İlk kez 1856'da Avustralya'nın Melbourne kentinde taş ve inşaat işçileri, günde sekiz saatlik iş günü için Melbourne Üniversitesi'nden Parlamento Evi'ne kadar bir yürüyüş düzenlediler.
1 Mayıs 1886'da Amerika İşçi Sendikaları Konfederasyonu önderliğinde işçiler günde 12 saat, haftada 6 gün olan çalışma takvimine karşı, günlük 8 saatlik çalışma talebiyle iş bıraktılar. Chicago'da yapılan gösterilere yarım milyon işçi katıldı. Luizvil'de (Kentaki) 6 binden fazla siyah ve beyaz işçi, birlikte yürüdü. O dönemde Luizvil'deki parklar, siyahlara kapalıydı. İşçiler, sokaklarda yürüdükten sonra hep birlikte Ulusal Park'a girdi.
Bu gösteriler 1 Mayıs'ı izleyen günlerde tüm harareti ile devam etti ve 4 Mayıs'ta kanlı Haymarket Olayı'na yol açtı.
Uygulanan yasal baskılarla bu gösterinin tekrarlanması engellendi. 14 Temmuz-21 Temmuz 1889'da toplanan İkinci Enternasyonal'de Fransız bir işçi temsilcisinin önerisiyle 1 Mayıs gününün tüm dünyada "Birlik, mücadele ve dayanışma günü" olarak kutlanmasına karar verildi. Böylece ikinci gösteri 1890 yılında yapılabildi. 1 Mayıs böylece işçilerin birlik ve dayanışmasını yansıtan bir bayram niteliğini kazandı.
Pek çok ülkede kutlanmaya başlanan 1 Mayıs ülkemizde ise;
1912'de İstanbul'da ilk kez kutlandı.
Taksim Meydanı'nda 1977'de düzenlenen 1 Mayıs mitinginde, DİSK Genel Başkanı Kemal Türkler'in konuşması sırasında açılan ateş sonrasında 36 kişi yaşamını yitirmiş ve bu olay, Kanlı 1 Mayıs olarak tarihe geçmişti.
Yaşanan bu olay gerekçesiyle 12 Eylül askeri darbesinin ardından 1 Mayıs kutlamaları yasaklanmıştır.
Milli Güvenlik Konseyince 12 Eylül döneminde resmi tatil olmaktan çıkarılan 1 Mayıs, 2009'da "Emek ve Dayanışma Günü" olarak resmi tatil ilan edildi.

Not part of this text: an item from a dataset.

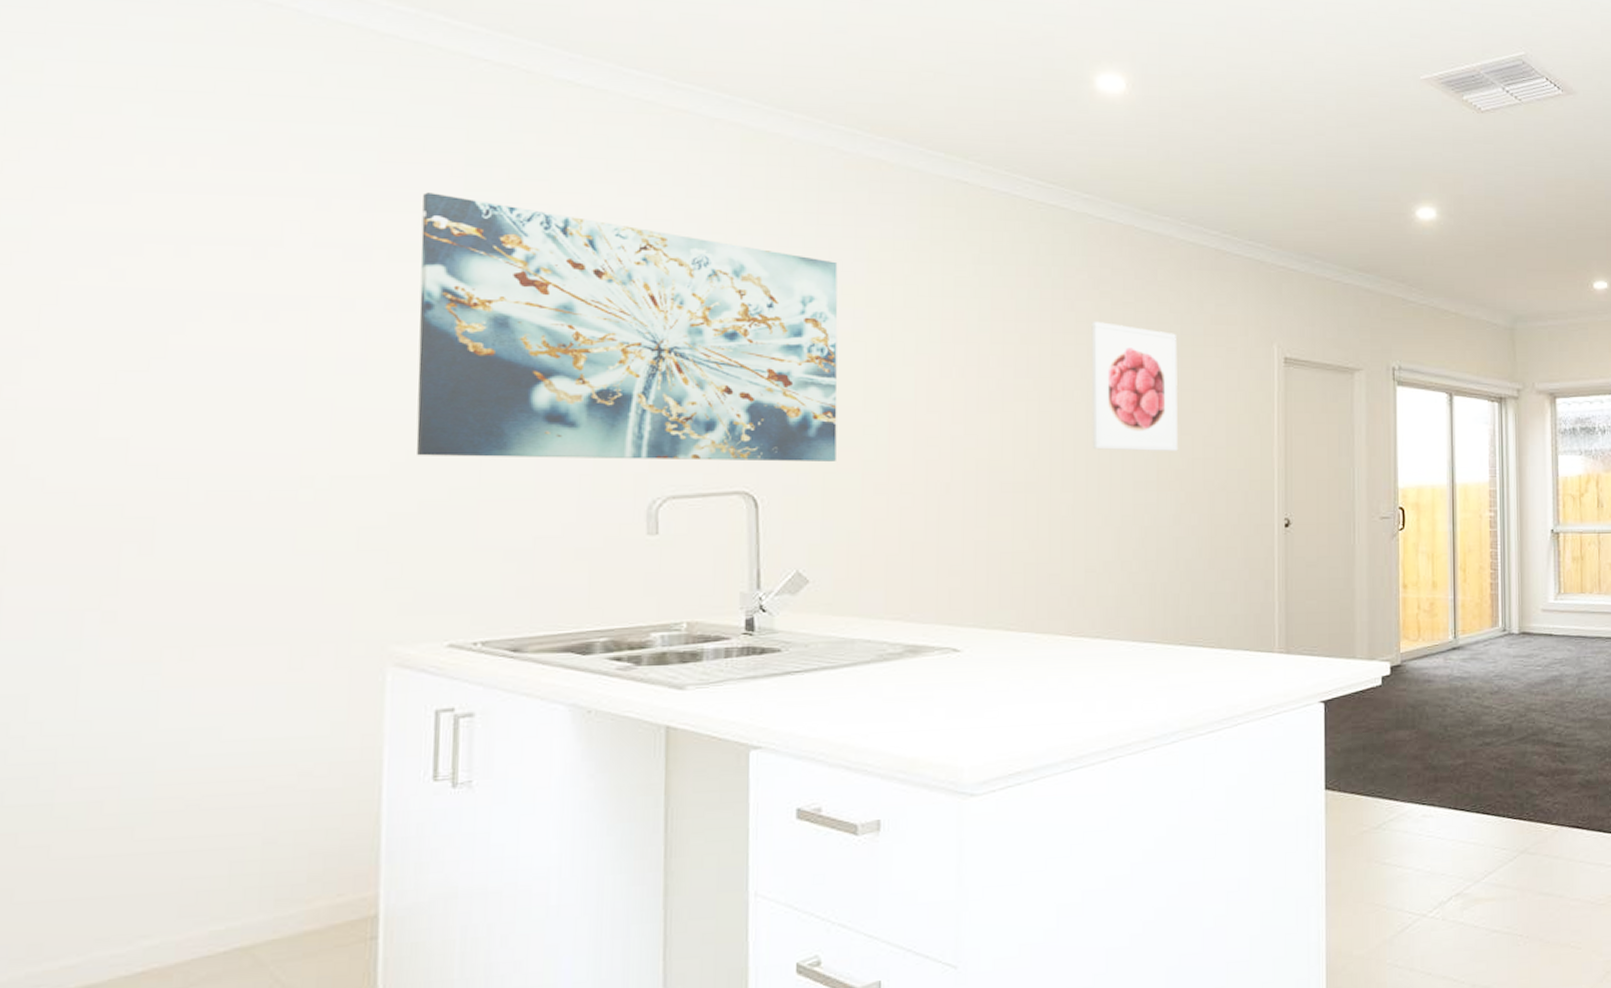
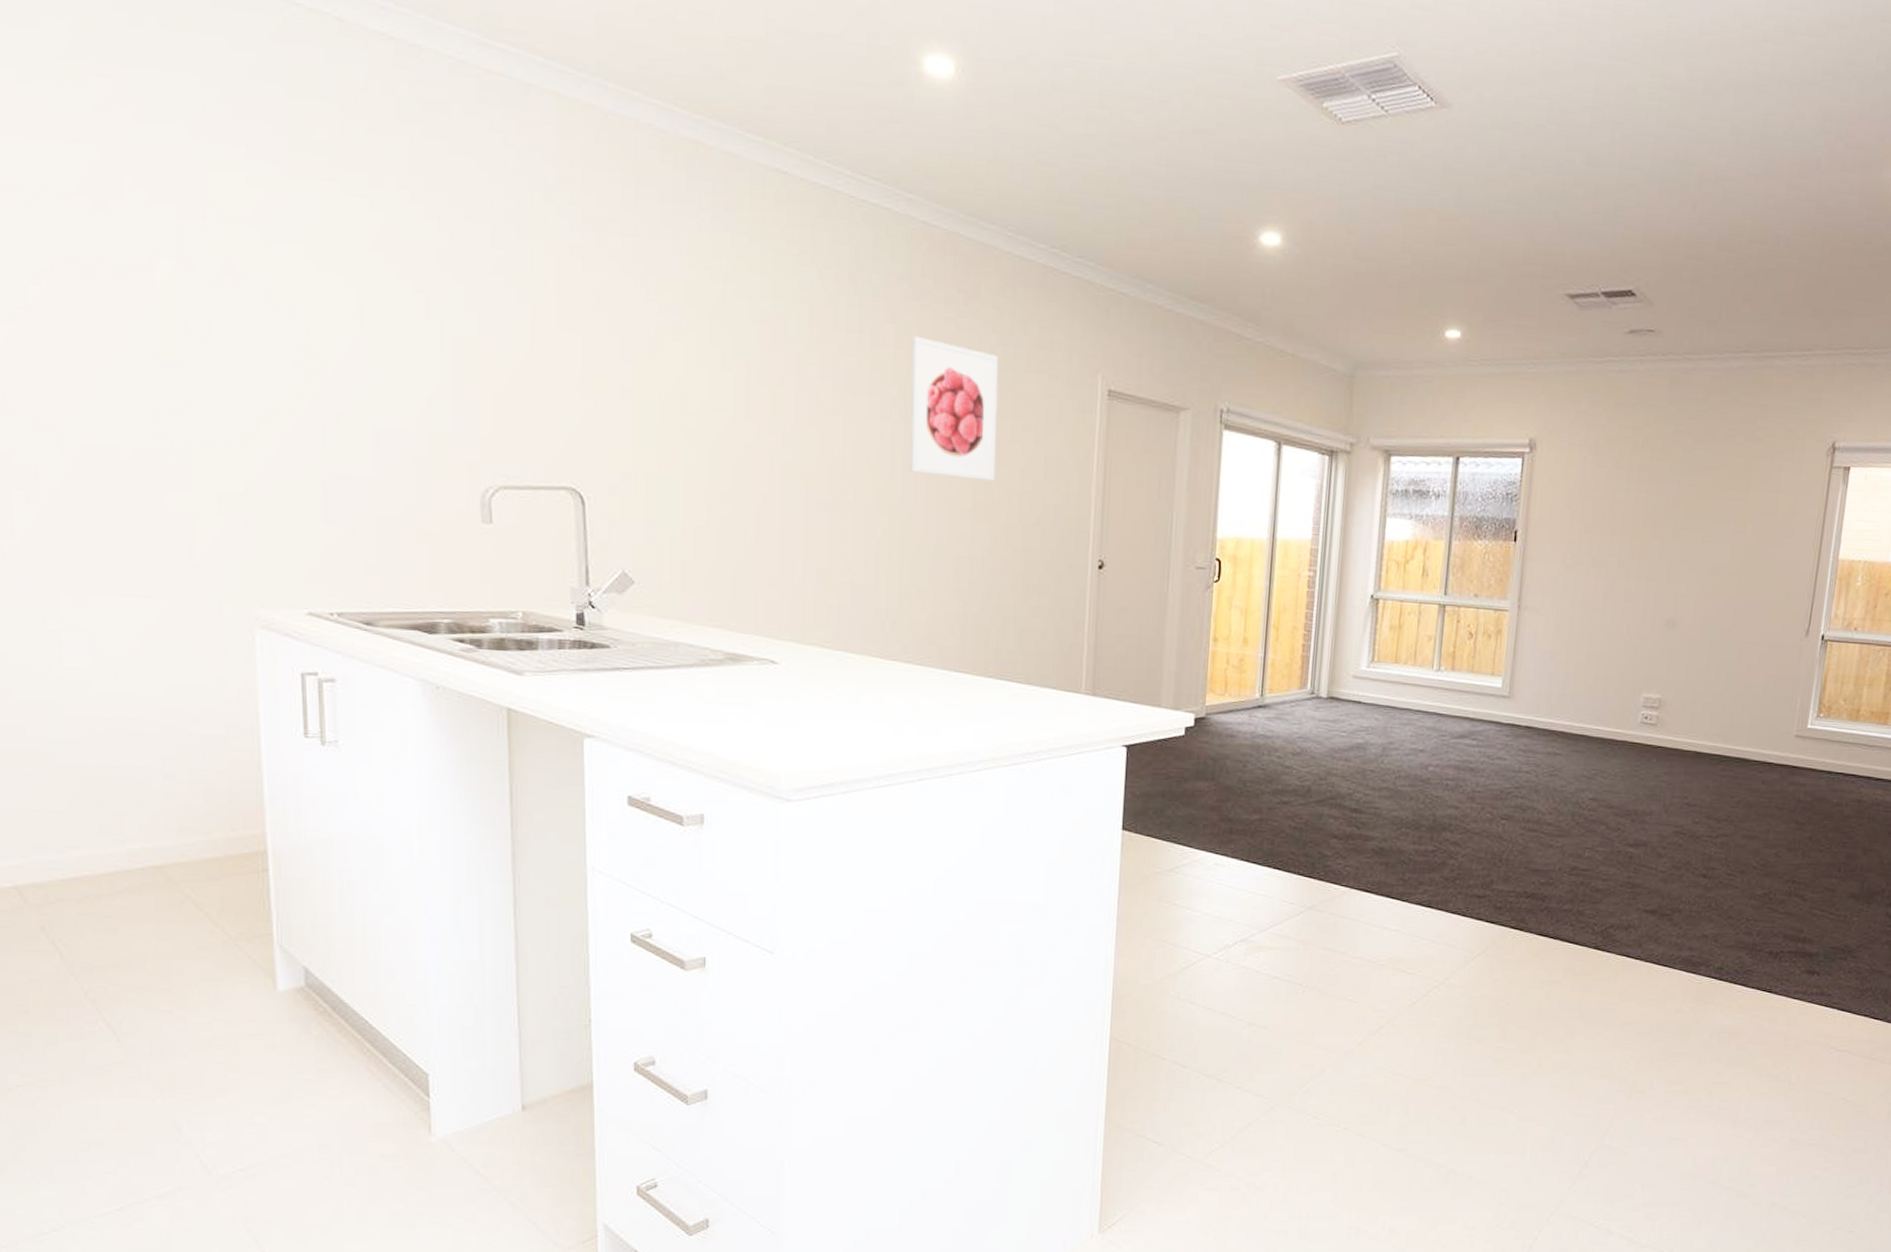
wall art: present [416,192,838,462] -> none [249,150,659,464]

Bu gün ise herhangi bir yasaklamadan kaynaklı olmasa da daha önce alanlarda, halaylarla, zılgıtlarla, şiirlerle, türküler, marşlarla ve sloganlarla geçirdiğimiz 1 Mayıs İşçi ve Emekçi Bayramı'nı maalesef evlerimizde geçmiş yıllara belki de iç geçirerek geçirmekteyiz. Çünkü tüm dünya ve ülkemizde de zor bir süreçten geçmekte olduğumuz bu günlerde evlerimizde kalmak zorundayız. Önümüzdeki yıl yani 1 Mayıs 2021'i alanlarda çok büyük bir coşkuyla kutlamak dileğiyle.
Yaşasın 1 Mayıs, işçinin ve emekçinin bayramı.